To tie this all back: am I reaching (more than I already am) to say that the American slasher was born in the shadow of 'Nam? Did we suddenly need thrilling/comedic/shitty Grand Guignol images of graphic violence to let out all our tensions from a war we typically regretted? Did we find comfort in the knowledge that Michael or Jason couldn't get us just as we did with the Bat or the Gorilla? Did the cozy haunted mansion that brought us peace become teenage sex in a cabin in the woods--nooks of "risky innocence," free of chemical bombs and blown-up cities? Did the slasher die and become a mangled parody of itself because of the rise of Middle Eastern conflicts in the 1990s leading to dawn-of-the-Millennium warfare that has lasted for an ungodly fucking long time now? Are we too distracted by real world horror to believe in these junky little films anymore? Have I finally jumped the shark? Who killed the Kennedys? Or Laura Palmer, for that matter? Who is Number One? Who shot J.R.--AW, QUIET, KELLY!
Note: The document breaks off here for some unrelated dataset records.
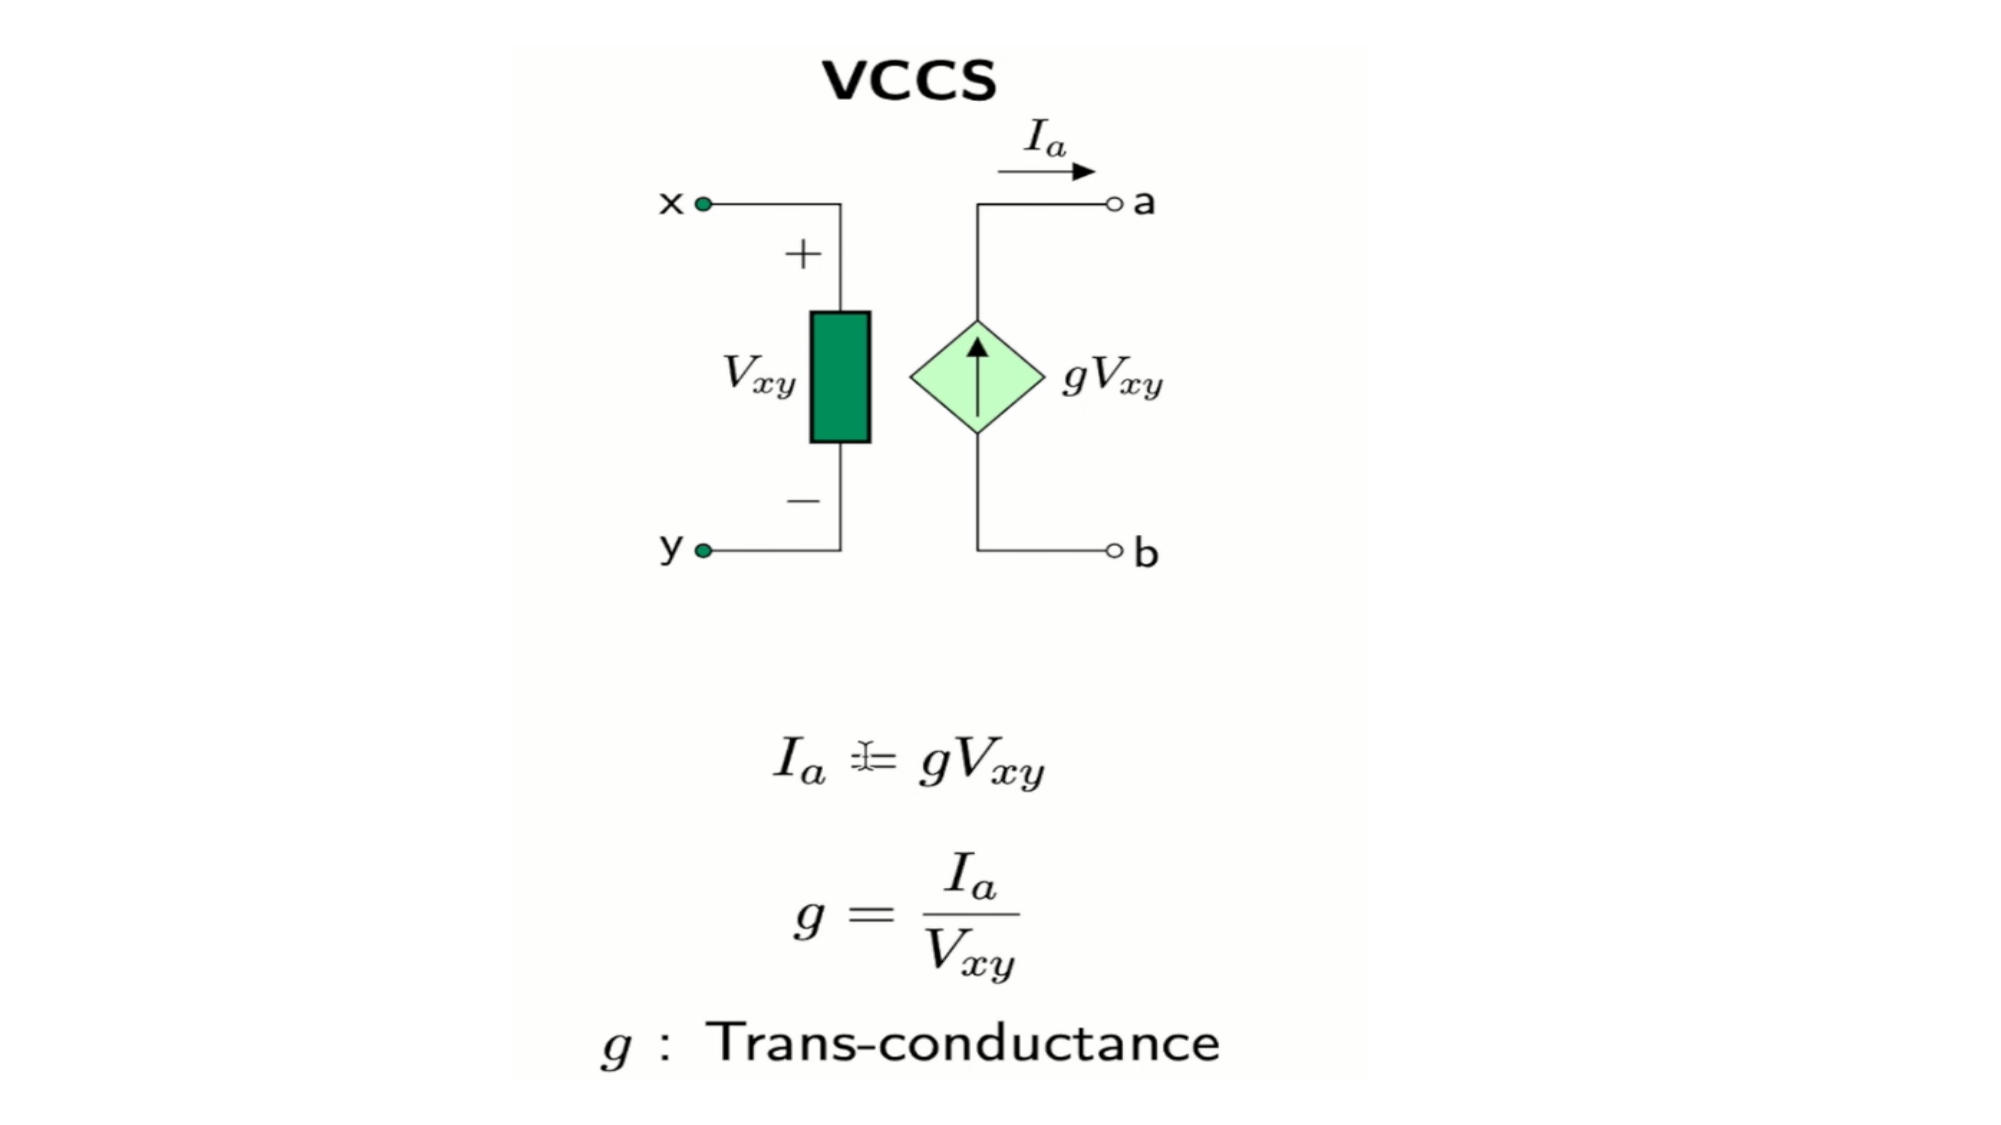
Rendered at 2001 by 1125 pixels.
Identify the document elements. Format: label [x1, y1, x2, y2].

picture [510, 44, 1367, 1081]
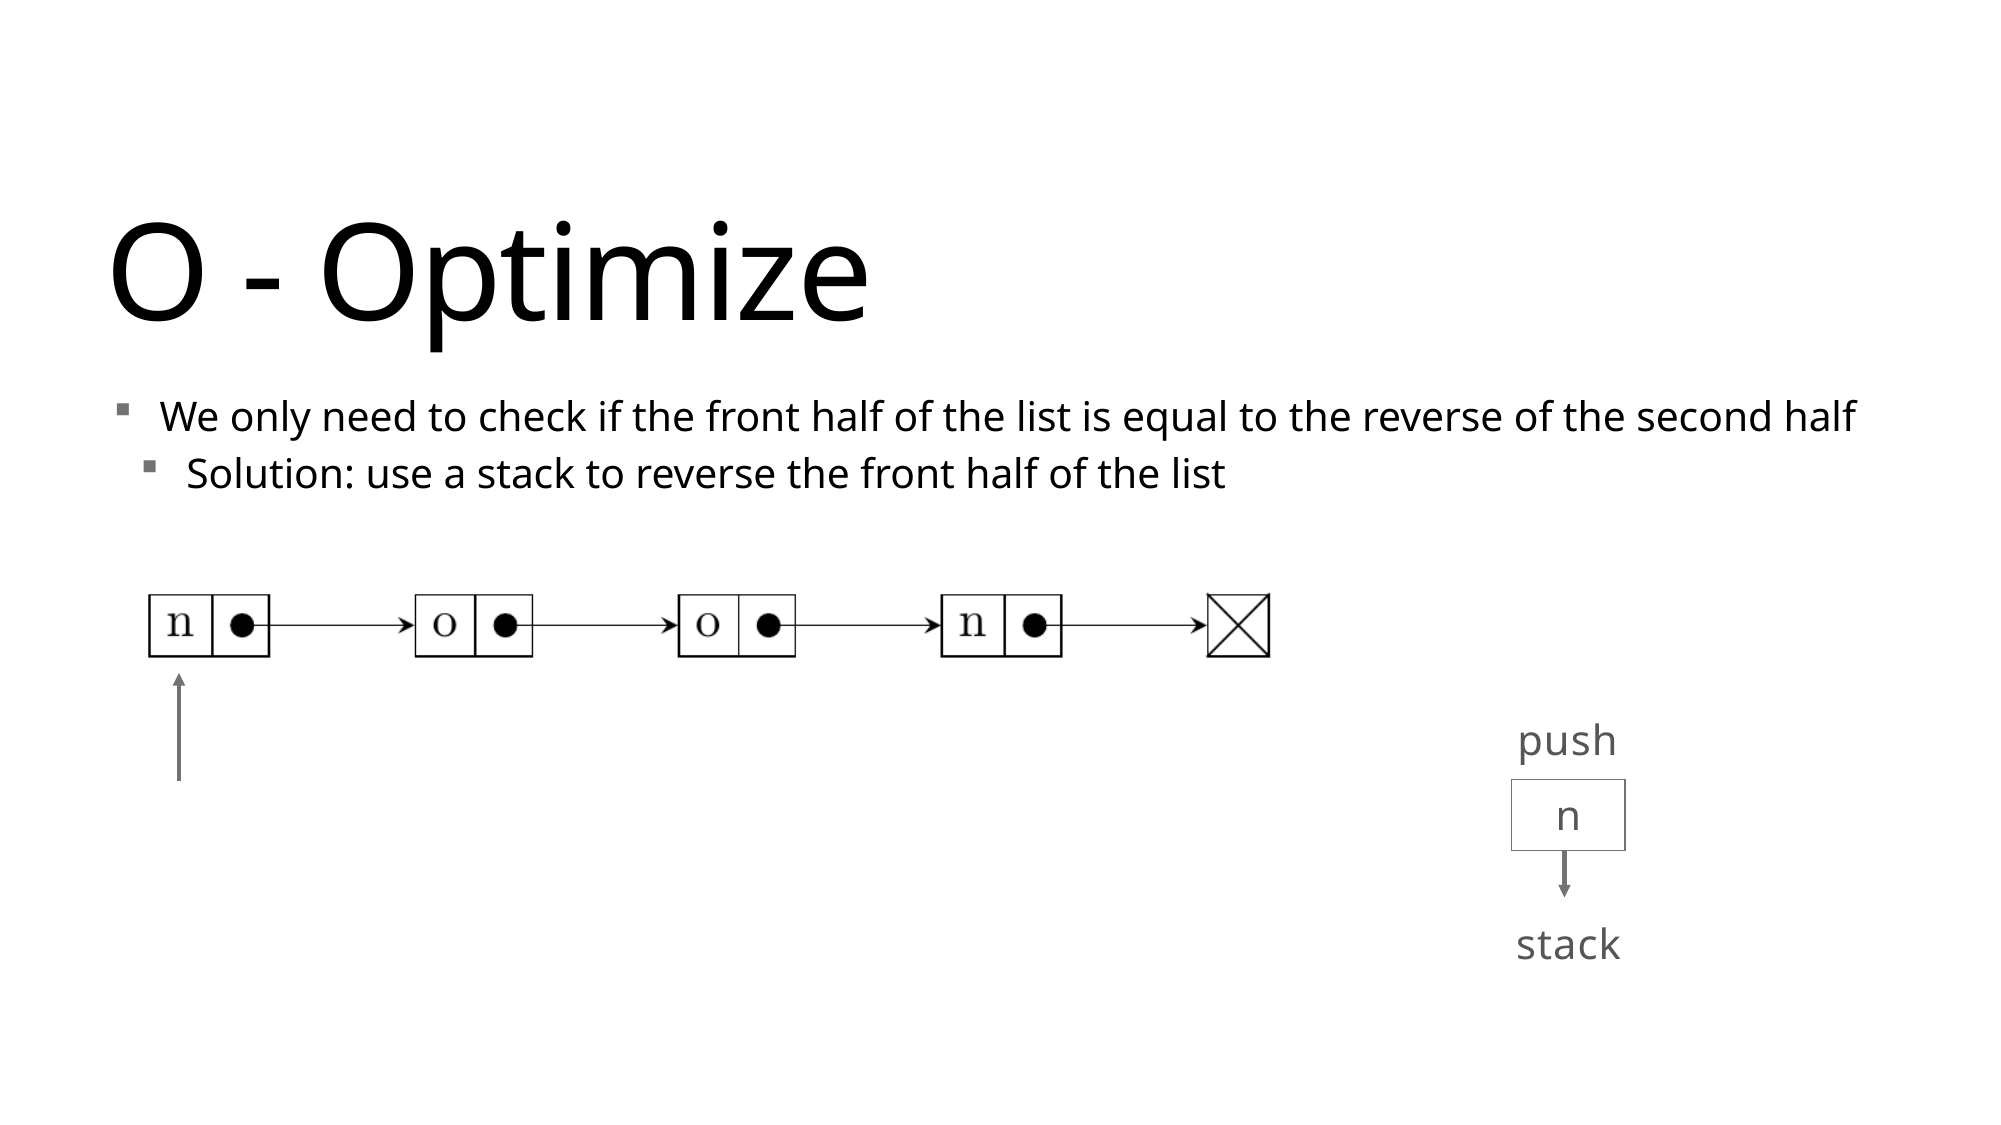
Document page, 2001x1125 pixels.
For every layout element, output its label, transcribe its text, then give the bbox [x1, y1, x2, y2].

title O - Optimize [81, 191, 1812, 380]
text_box push [1493, 694, 1644, 792]
picture [131, 588, 1280, 674]
table_header n [1512, 780, 1624, 850]
list We only need to check if the front half of the list is equal to the reverse of the second half Solution: use a stack to reverse the front half of the list [89, 371, 1916, 1125]
text_box stack [1492, 897, 1642, 995]
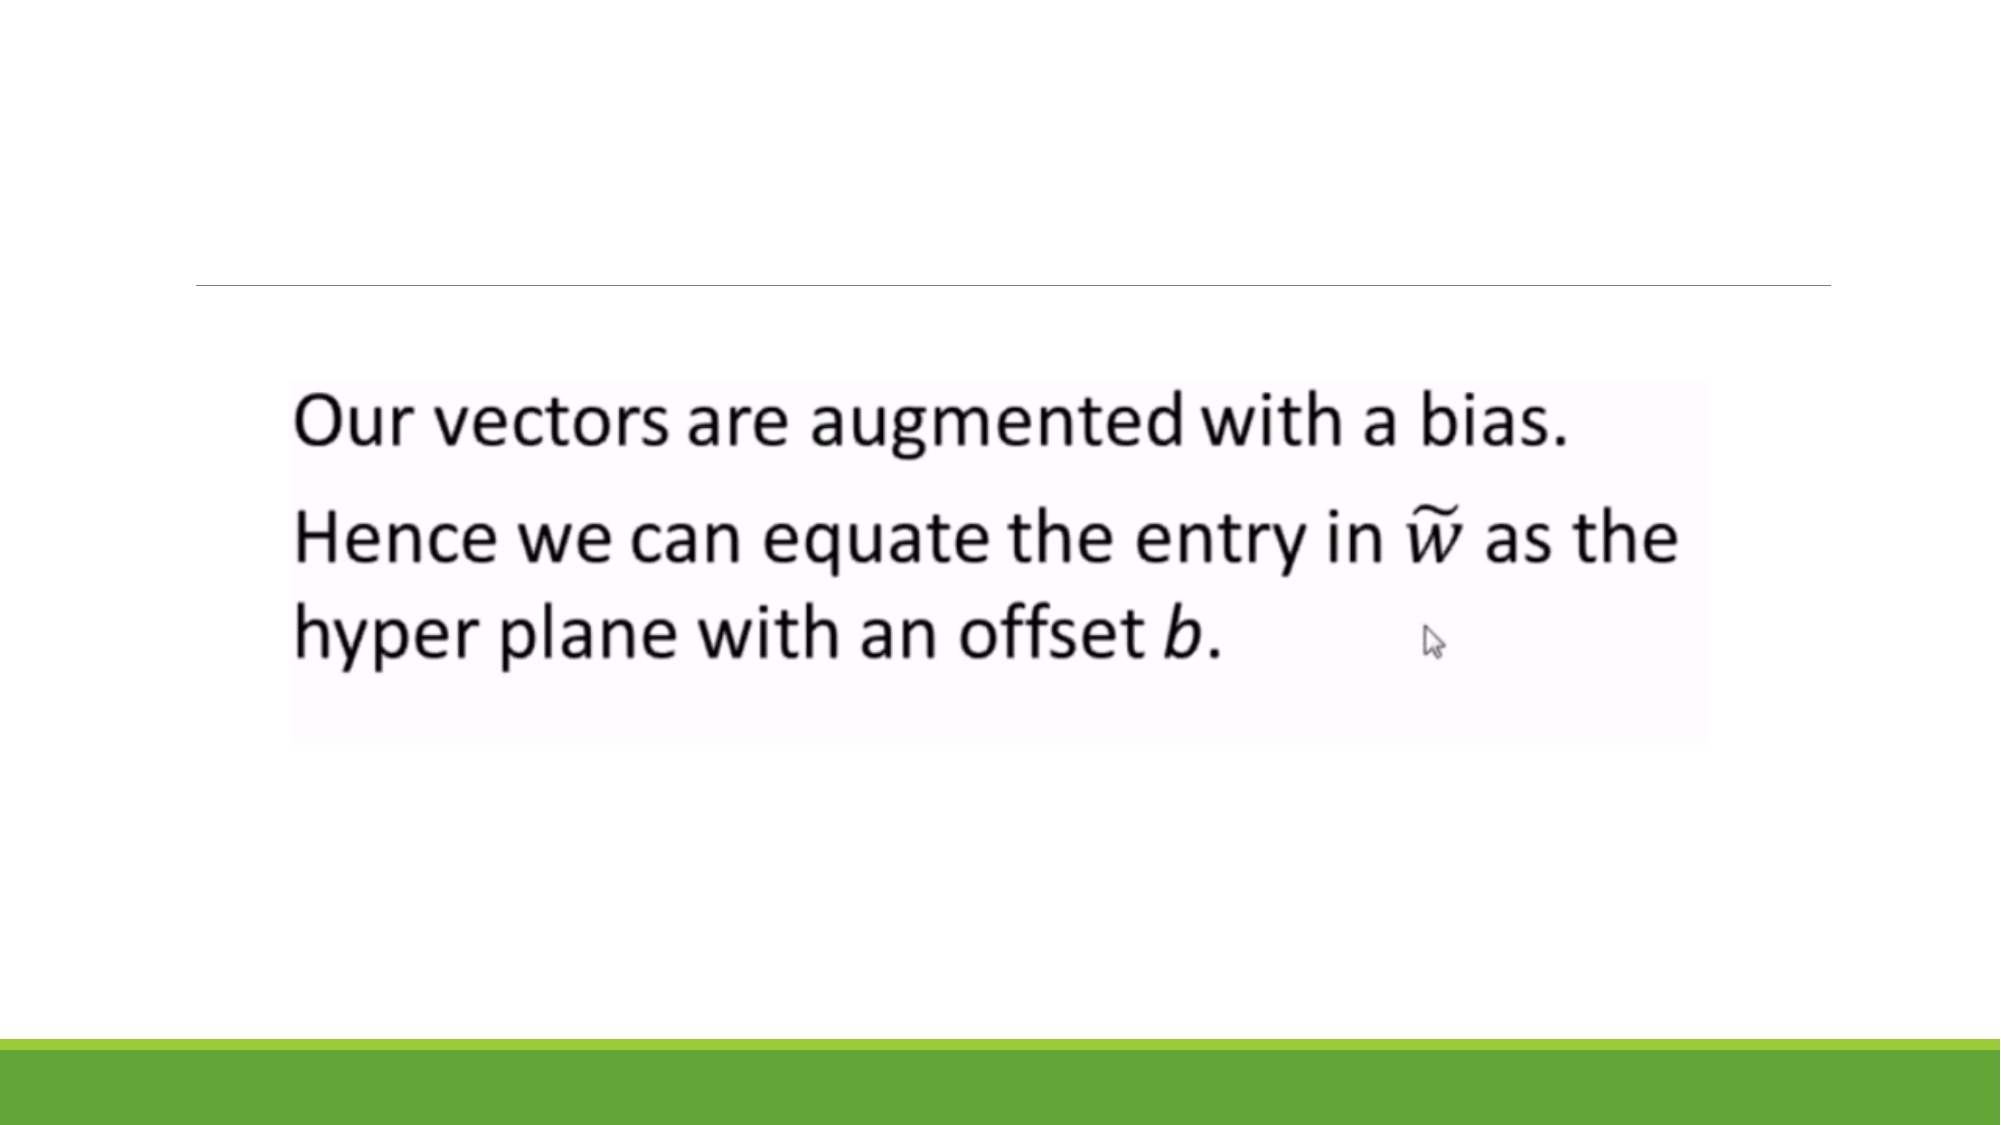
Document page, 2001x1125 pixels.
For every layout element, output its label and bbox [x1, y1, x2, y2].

Sh! The Octopus is a very entertaining movie which I highly recommend. Not only is it funny and decently acted, it has some pretty amazing special effects and even manages to get some good dynamic shots, which help it escape from the stage-play stiffness that plagued many of the Old Dark House movies. I don't really know if I'm just seeing connections where there aren't there--which I do often--but it feels prescient, and moreso than many of its peers, which are often painfully dated.